▸ **Exercise A**
Name every proper name (person, country, party, body or publication) that appears in the text on Denmark's EU talks.
▸ **Exercise B**
Summarize the text on Denmark's EU talks in two sentences.
▸ **Exercise C**
Pick up the text on Denmark's post-referendum EU talks and carry it on past its final sentence.

▸ **Excerpt**
****************

This, Rasmussen hoped, could form a basis upon which the various parties across the political spectrum could build an agreement on which to base Denmark’s future relation to the EU.

While all parties, including the ones that supported the 'no' vote, want Denmark to continue to participate in the EU’s supranational intelligence and policing service Europol, there are significant differences regarding the further 22 legislative acts that were included in the referendum.

See also: Five burning questions after Denmark's EU 'no'

The government wants to have a number of these, in particular those relating to cross-border crime and terror laws, included in a so-called parallel agreement that Denmark must now try to forge with the EU in order to prolong its Europol membership. As it stands now, Denmark will fall out of Europol cooperation in 2017.

Kristian Thulesen Dahl, leader of nationalist and Eurosceptic Danish People’s Party (DF), which campaigned for a no vote, said on his way to the meetings that DF saw Europol as the key priority of the talks.

“We’ll look at that [the legislative acts] when we come to them. For now, Europol is the priority,” Dahl told Politiken.

****************

▸ **Entries shown**
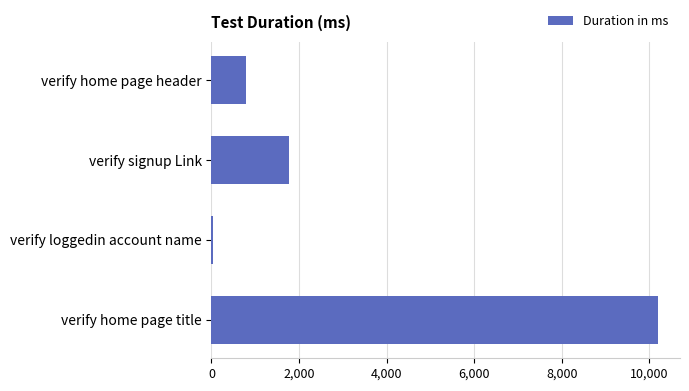

True or false: the data shows 1771 at verify signup Link.

True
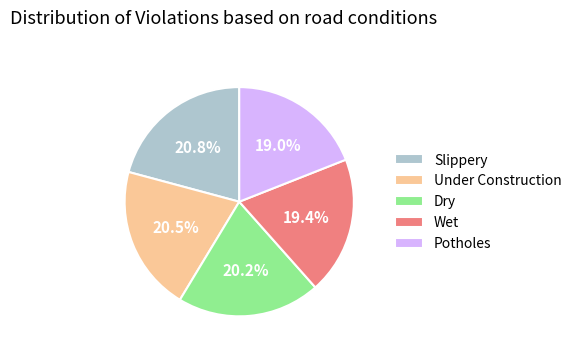

How much of the chart is everything except Under Construction?

79.5%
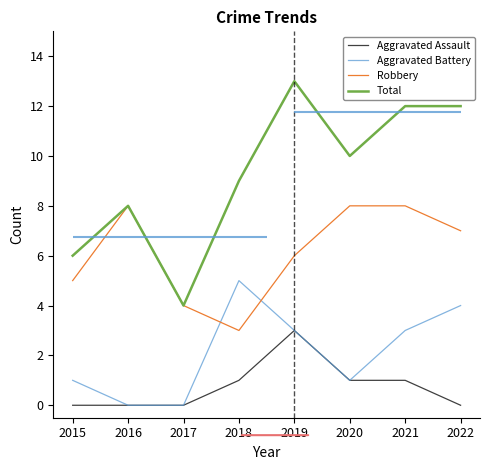

At which label is Total closest to 8?

2016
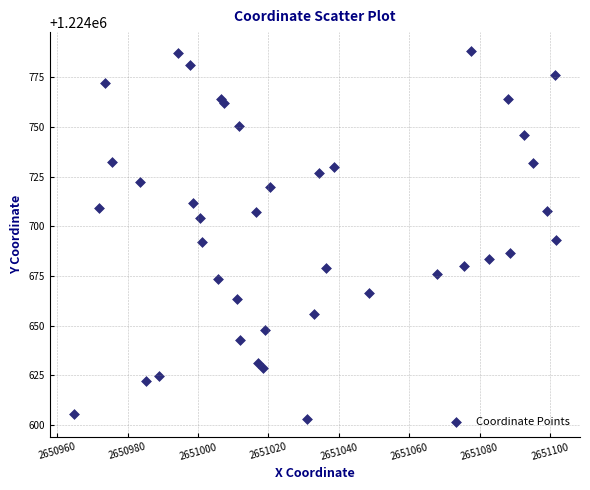

What is the range of X values (max minus min)?

136.8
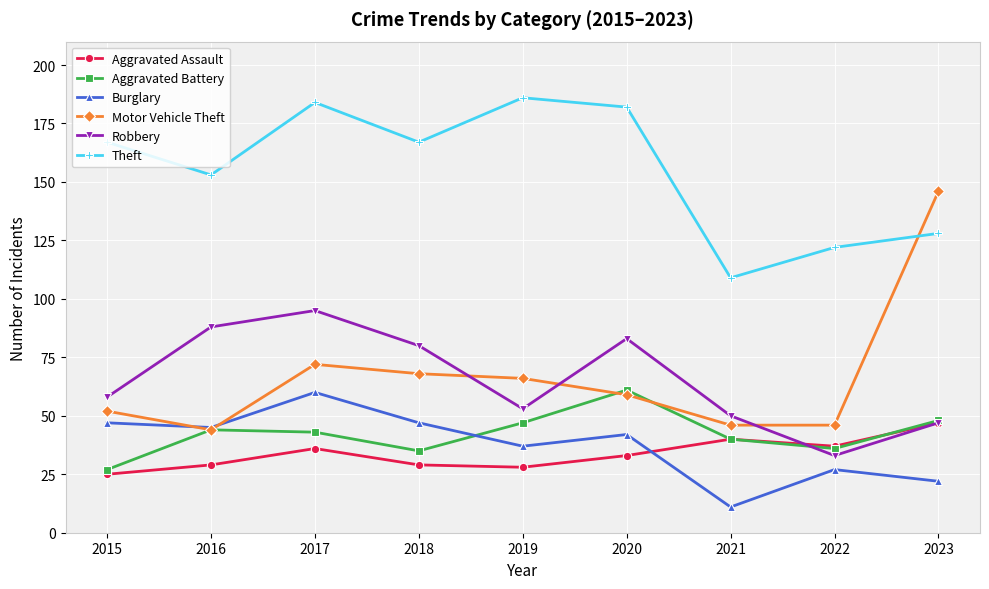

What is the value of the Aggravated Assault point at the 2nd from the left?

29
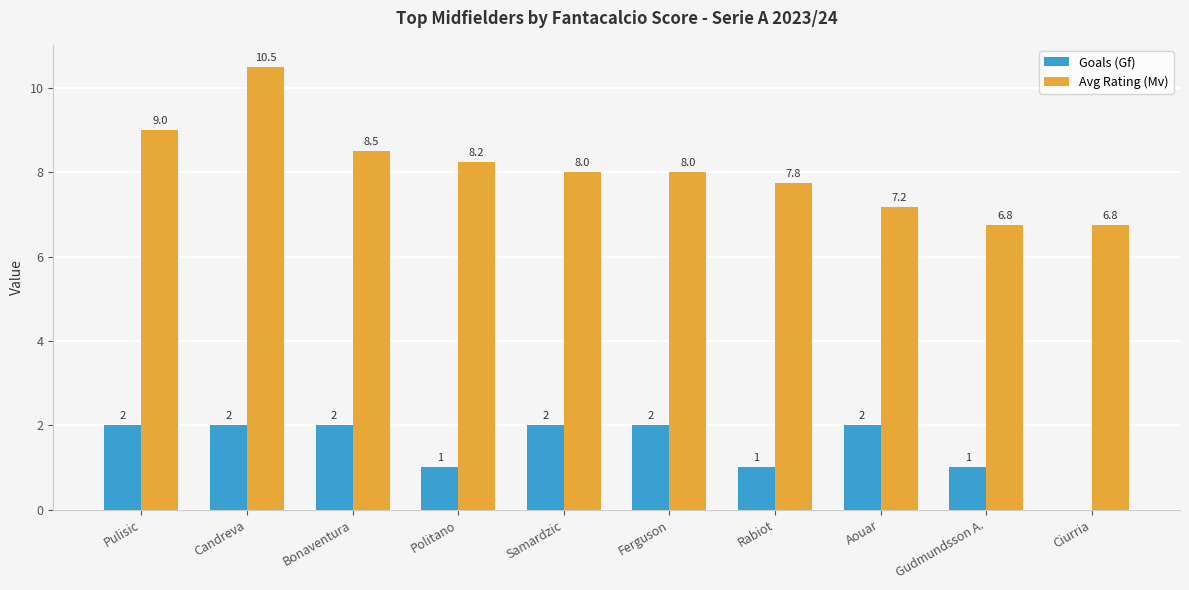

What value does the Goals (Gf) series have at Bonaventura?

2.0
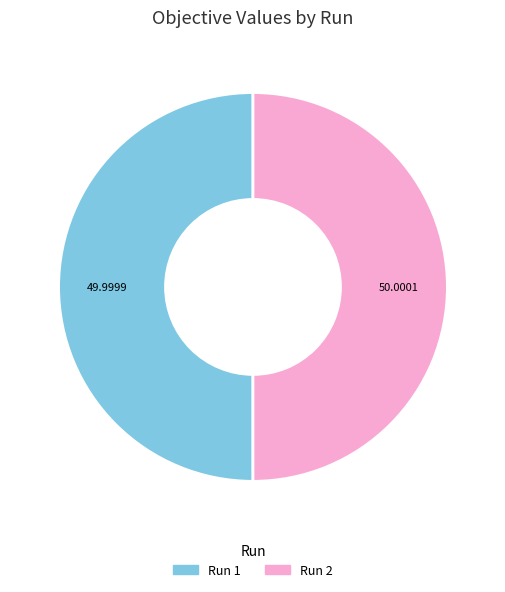

Is the sum of Run 2 and Run 1 greater than half?

Yes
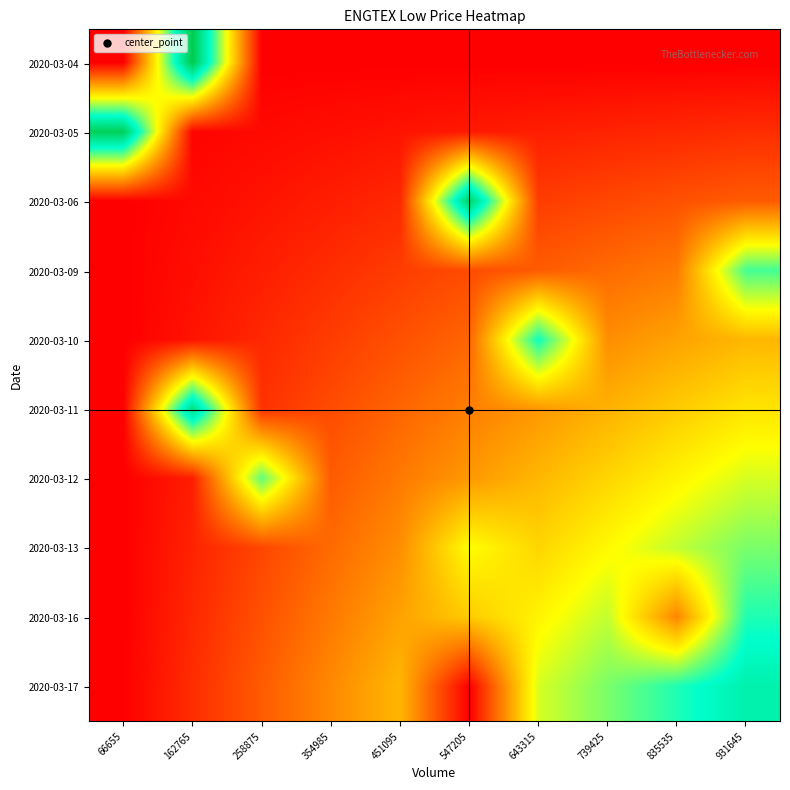

At how many categories does at least one series exceed 0?

10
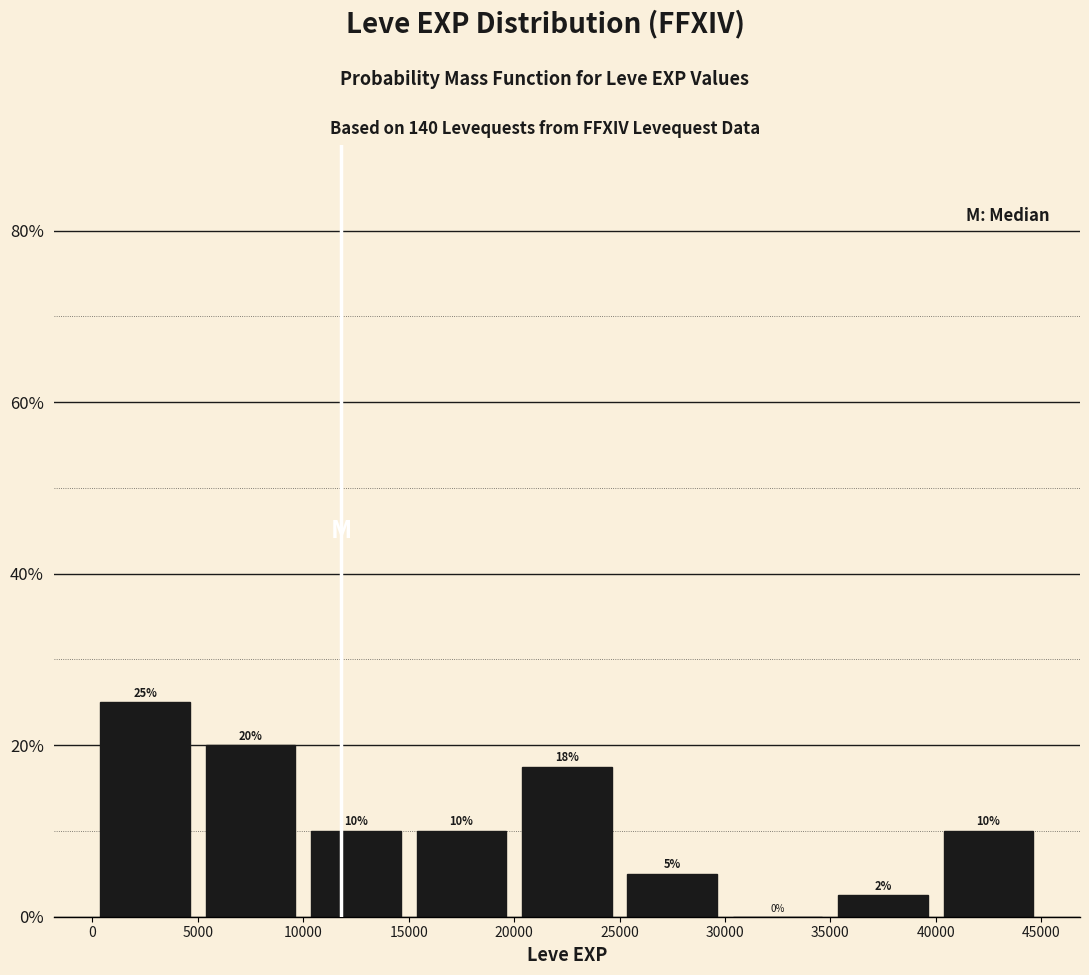

Which range on the x-axis has the tallest bar?

0 to 5000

****************

▸ **Task result A**
Rasmussen; Denmark; EU; Europol; Kristian Thulesen Dahl; Danish People's Party (DF); Politiken

▸ **Task result B**
All Danish parties want Denmark to keep taking part in Europol, but they differ on the further 22 legislative acts in the referendum, and the government wants some of them, especially those on cross-border crime and terror, in a parallel agreement with the EU, since as things stand Denmark will fall out of Europol in 2017. Kristian Thulesen Dahl, leader of the Danish People's Party, which campaigned for a no vote, said Europol was his party's key priority in the talks.

▸ **Task result C**
Liberal Alliance (LA) also campaigned for a 'no' vote based on a rejection of one specific act that would have seen it become easier for the sitting government to pass laws giving legislative sovereignty to the EU. The party's leader, Anders Samuelsen, said that the PM's Venstre and the other 'yes' parties must “drop the arrogance” on Denmark’s role at the “core of the EU” and instead focus on “peace, freedom and trade” in an EU that was not the equivalent of a “paternalistic state”.

A number of parties – including DF, the Social Democrats, the Social Liberals (Radikale) and the Red-Green Alliance (Enhedslisten) – have also expressed a desire for broader talks regarding Denmark’s ongoing role in the EU. The government has so far rejected the possibility of these taking place.

“We think now is the right time [for broader EU talks],” Dahl said on Monday, “but we’re not going to use the Europol talks as a hostage.”